In August 2016, U.S. District Judge Sean Cox sided with the funeral home and dismissed the EEOC’s legal challenge.
“The court finds that the funeral home has met its initial burden of showing that enforcement of Title VII, and the body of sex-stereotyping case law that has developed under it, would impose a substantial burden on its ability to conduct business in accordance with its sincerely-held religious beliefs,” he wrote.
However, the Sixth Circuit Court of Appeals disagreed with Cox’s ruling and overturned the decision the following year.

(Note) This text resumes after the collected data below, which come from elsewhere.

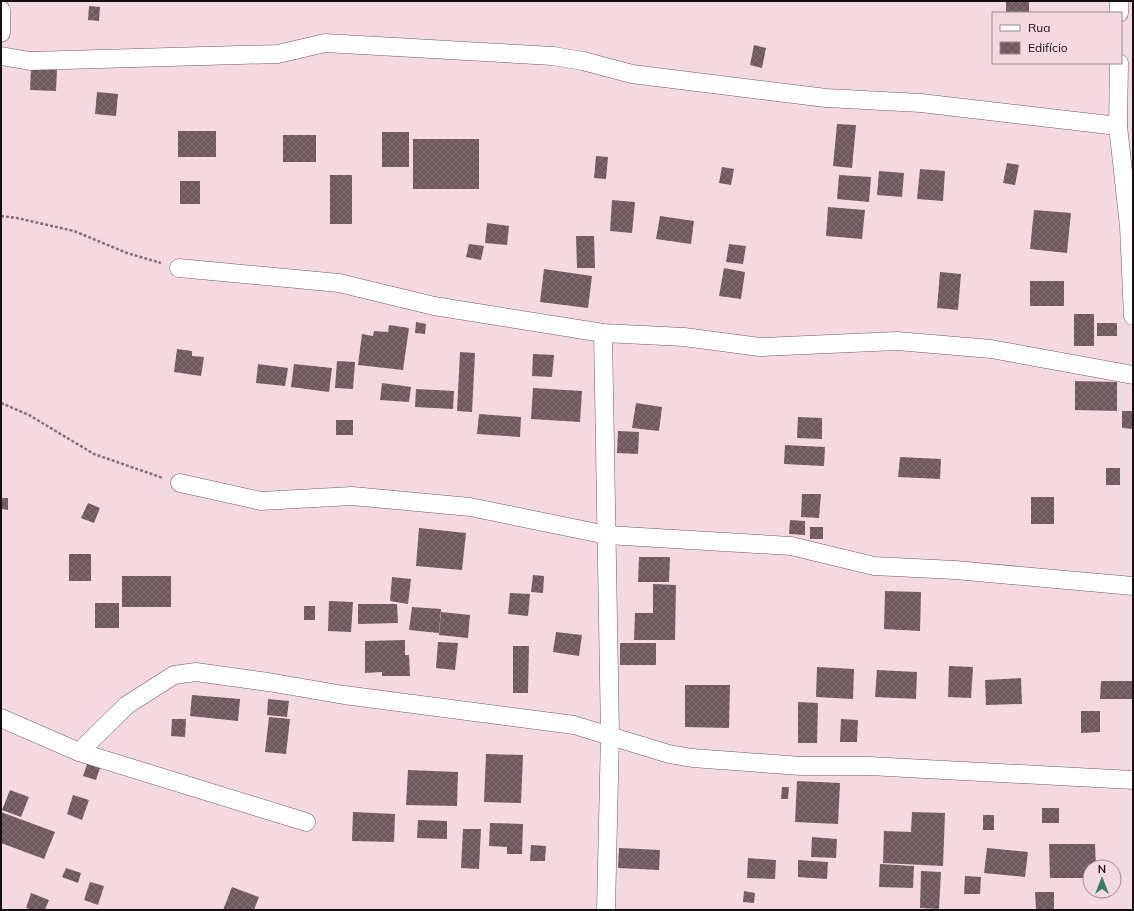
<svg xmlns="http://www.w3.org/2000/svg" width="1134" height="911" font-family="Mulish,sans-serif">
<defs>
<pattern id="building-cross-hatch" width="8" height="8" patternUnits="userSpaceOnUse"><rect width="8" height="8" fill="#6f585e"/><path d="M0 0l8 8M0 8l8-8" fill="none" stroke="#827074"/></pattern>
</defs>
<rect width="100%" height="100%" fill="#f5d9e1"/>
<g fill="url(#building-cross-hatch)">
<rect x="1006" y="1" width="23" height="12"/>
<path d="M89 6 100 7 99 21 88 20Z"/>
<path d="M754 45 766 48 762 68 750 65Z"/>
<path d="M31 69 57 70 56 91 30 90Z"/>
<path d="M97 92 118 94 116 116 95 114Z"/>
<path d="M837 124 856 125 852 168 833 166Z"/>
<rect x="178" y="131" width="38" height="26"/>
<rect x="382" y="132" width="27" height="35"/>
<rect x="283" y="135" width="33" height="27"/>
<rect x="413" y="139" width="66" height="50"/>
<path d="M596 156 608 157 606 179 594 178Z"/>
<path d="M1007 163 1019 165 1015 185 1003 183Z"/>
<path d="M722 167 734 169 731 185 719 183Z"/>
<path d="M920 169 945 171 943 201 917 199Z"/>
<path d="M879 171 904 173 902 197 877 195Z"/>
<rect x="330" y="175" width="22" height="49"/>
<path d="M839 175 871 177 869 202 837 199Z"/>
<rect x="180" y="181" width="20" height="23"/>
<path d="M612 200 635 202 632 233 610 231Z"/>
<path d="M828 207 865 210 862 239 826 236Z"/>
<path d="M1034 210 1071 213 1067 253 1030 249Z"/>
<path d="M660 216 694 221 691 244 656 239Z"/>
<path d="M487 223 509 226 507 245 485 243Z"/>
<path d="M576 236H594L595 268H577Z"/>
<path d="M469 244 484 246 481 260 466 257Z"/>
<path d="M729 244 746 246 743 264 726 262Z"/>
<path d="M724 268 745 272 741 299 719 296Z"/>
<path d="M544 269 592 276 588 308 540 302Z"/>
<path d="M940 272 961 274 958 310 937 308Z"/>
<rect x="1030" y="281" width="34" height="25"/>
<rect x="1074" y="314" width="20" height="32"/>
<path d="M416 322 426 324 425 334 415 333Z"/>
<rect x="1097" y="323" width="20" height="13"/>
<path d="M389 325 409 328 403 370 358 365 362 334 373 336 374 331 388 332Z"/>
<path d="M177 349 192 351V356L204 357 201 376 174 372Z"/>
<path d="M460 352 475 353 472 412 457 411Z"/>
<path d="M533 354 554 355 552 377 532 376Z"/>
<path d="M337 361 355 362 353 389 335 388Z"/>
<path d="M258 364 288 368 285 386 256 383Z"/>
<path d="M294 364 332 368 329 392 291 387Z"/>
<path d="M1075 381 1117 382V411L1075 410Z"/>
<path d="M382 383 411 387 409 402 380 400Z"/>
<path d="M533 388 582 391 580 422 531 419Z"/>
<path d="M416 389 454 391 453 409 415 407Z"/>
<path d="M636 403 662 407 659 431 632 428Z"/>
<path d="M1122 411H1133V429L1122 428Z"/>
<path d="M479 414 521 417 520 437 477 434Z"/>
<path d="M798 417 822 418V439L797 438Z"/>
<rect x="336" y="420" width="17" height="15"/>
<path d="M618 431 639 432 638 454 617 453Z"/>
<path d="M785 445 825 447 824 466 784 464Z"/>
<path d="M900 457 941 459 940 479 898 477Z"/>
<rect x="1106" y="468" width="14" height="17"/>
<path d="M802 494H821L819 518 801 517Z"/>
<rect x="1031" y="497" width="23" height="27"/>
<path d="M1 498H8V510L1 509Z"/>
<path d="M88 503 100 508 94 523 81 518Z"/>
<path d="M790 520 805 521V535L789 534Z"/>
<rect x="810" y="527" width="13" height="12"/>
<path d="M419 528 466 533 462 570 416 566Z"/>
<rect x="69" y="554" width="22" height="27"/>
<path d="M639 557H670L669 582H638Z"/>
<path d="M533 575 544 576 543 593 531 592Z"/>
<rect x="122" y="576" width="49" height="31"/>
<path d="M392 577 411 579 408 604 390 601Z"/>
<path d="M653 584 676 585 675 640H634L635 613H653Z"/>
<path d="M885 591 921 592 920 631 884 629Z"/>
<path d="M510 593 530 594 528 616 508 614Z"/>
<path d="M329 601 353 602 351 632 328 631Z"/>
<rect x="95" y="603" width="24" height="25"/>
<path d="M358 604H397L398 623 358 624Z"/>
<rect x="304" y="606" width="11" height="14"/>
<path d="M412 607 441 609 439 633 409 630Z"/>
<path d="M441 612 470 615 468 638 439 635Z"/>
<path d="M556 632 582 635 579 656 553 652Z"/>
<path d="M405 640V655H409L410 676H382V672L365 673V641Z"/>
<path d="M438 642 458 643 455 670 436 668Z"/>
<rect x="620" y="643" width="36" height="22"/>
<path d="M513 646H529L528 693H513Z"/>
<path d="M949 666 973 667 971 698 948 697Z"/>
<path d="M817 667 854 669 853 699 816 697Z"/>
<path d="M877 670 917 672 916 699 875 697Z"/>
<path d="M1021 678 1022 704 986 705 985 680Z"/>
<path d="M1101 681H1133V699H1100Z"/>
<path d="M685 685H730L729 728 685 727Z"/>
<path d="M192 695 240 699 238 721 190 716Z"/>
<path d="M268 699 289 701 287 717 267 715Z"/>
<path d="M798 702 818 703 817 743H798Z"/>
<path d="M1081 711H1100V732L1081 733Z"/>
<path d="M269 717 290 719 286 754 265 752Z"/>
<path d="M172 719H186L185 737 171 736Z"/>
<path d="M841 719 858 720 857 742H840Z"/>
<path d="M486 754 523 755 521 803 484 802Z"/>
<path d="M87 764 100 768 96 780 83 776Z"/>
<path d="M408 770 458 772 457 806 406 805Z"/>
<path d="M797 781 840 783 838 824 795 822Z"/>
<path d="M782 787H789L788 799H781Z"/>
<path d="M10 790 29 797 21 817 2 810Z"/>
<path d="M73 795 89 800 82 820 67 814Z"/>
<rect x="1042" y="808" width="17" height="15"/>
<path d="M1 812 55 832 44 859 1 843Z"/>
<path d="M353 812 395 814 394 842 352 841Z"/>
<path d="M912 812 945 813 943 866 883 863 884 831 911 832Z"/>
<rect x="983" y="815" width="11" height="15"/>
<path d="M418 820 447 821V839L417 838Z"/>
<path d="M490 823 523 824 522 854H507V847L489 846Z"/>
<path d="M463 829H481L479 869 461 868Z"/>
<path d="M812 837 837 839 836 858 811 857Z"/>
<path d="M1049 844H1095L1096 867H1090V878H1050Z"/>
<path d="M531 845 546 846 545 861H530Z"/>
<path d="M619 848 660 850 659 870 618 868Z"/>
<path d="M987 848 1028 852 1025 877 984 873Z"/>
<path d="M748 858 776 860 775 879 747 878Z"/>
<path d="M798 860 828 862 827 879 798 877Z"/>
<path d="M880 864 914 866 913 888 879 887Z"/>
<path d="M66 868 81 873 78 883 62 877Z"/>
<path d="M921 871 941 872 939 909 920 908Z"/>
<path d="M965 876 981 877 980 894H964Z"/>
<path d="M90 882 104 886 98 905 84 900Z"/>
<path d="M232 887 259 897 254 910H223Z"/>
<path d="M744 891 755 893 754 903 743 902Z"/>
<path d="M1035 892H1054V910H1036Z"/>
<path d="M31 893 49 900 45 910H32L26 908Z"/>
</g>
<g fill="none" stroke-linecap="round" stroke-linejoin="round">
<defs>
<g id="minor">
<path d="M1 10V33"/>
<path d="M1119 13V1"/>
<path d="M1 56 30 61 278 54 325 43 553 56 583 61 632 74 826 98 921 103 1118 126"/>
<path d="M1119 63 1118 126 1129 226 1133 316"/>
<path d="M179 268 339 283 434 306 603 333 684 337 760 347 897 341 991 349 1133 375"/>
<path d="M603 333 610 734 606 910"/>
<path d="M180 483 261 501 352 496 470 507 607 535 791 546 874 566 955 570 1133 586"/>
<path d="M1 718 79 752 306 822"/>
<path d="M79 752 127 705 174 675 196 672 268 682 344 695 574 725 669 754 692 758 801 766H869L1133 780"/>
</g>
</defs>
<use href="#minor" stroke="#70595f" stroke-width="19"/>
<g stroke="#827075" stroke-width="2.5" stroke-dasharray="3 2" stroke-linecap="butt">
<path d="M1 216 17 218 74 231 127 253 161 263"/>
<path d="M1 403 29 415 94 454 163 478"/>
</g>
<use href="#minor" stroke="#fff" stroke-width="18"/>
</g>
<rect width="1134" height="911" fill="none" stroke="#170e11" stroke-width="4"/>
<rect x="992" y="12" width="130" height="52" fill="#f5d9e1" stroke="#9c888e"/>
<rect x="1000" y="25" width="20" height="6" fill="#ffffff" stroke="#9c888e"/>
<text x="1028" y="32" font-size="12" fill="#170e11">Rua</text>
<rect x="1000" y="42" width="20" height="12" fill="url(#building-cross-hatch)" stroke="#9c888e"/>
<text x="1028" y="52" font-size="12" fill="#170e11">Edifício</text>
<g transform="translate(1102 879)"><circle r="19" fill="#f5d9e1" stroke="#9c888e"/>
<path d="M0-3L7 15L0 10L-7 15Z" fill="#3a7d70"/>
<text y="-6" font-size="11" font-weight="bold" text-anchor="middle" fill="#170e11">N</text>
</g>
</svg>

“Discrimination against employees, either because of their failure to conform to sex stereotypes or their transgender and transitioning status, is illegal under Title VII. The unrefuted facts show that the funeral home fired Stephens because [he] refused to abide by [his] employer’s stereotypical conception of [his] sex, and therefore the EEOC is entitled to summary judgment as to its unlawful-termination claim,” wrote Judge Karen Nelson Moore on behalf of the unanimous panel.
The nation’s highest court will now analyze these two cases, as well as one involving a county child welfare services employee in Georgia, and consider whether “sexual orientation” and “sex stereotyping” can be read into the law’s prohibition against discrimination on the basis of sex.
The definition of “sex” under Title VII states that “[t]he terms ‘because of sex’ or ‘on the basis of sex’ include, but are not limited to, because of or on the basis of pregnancy, childbirth, or related medical conditions” and that pregnant women “shall be treated the same for all employment-related purposes …”
“Neither government agencies nor the courts have authority to rewrite federal law by replacing ‘sex’ with ‘gender identity’ — a change with widespread consequences for everyone,” ADF Senior Counsel John Bursch remarked in a statement.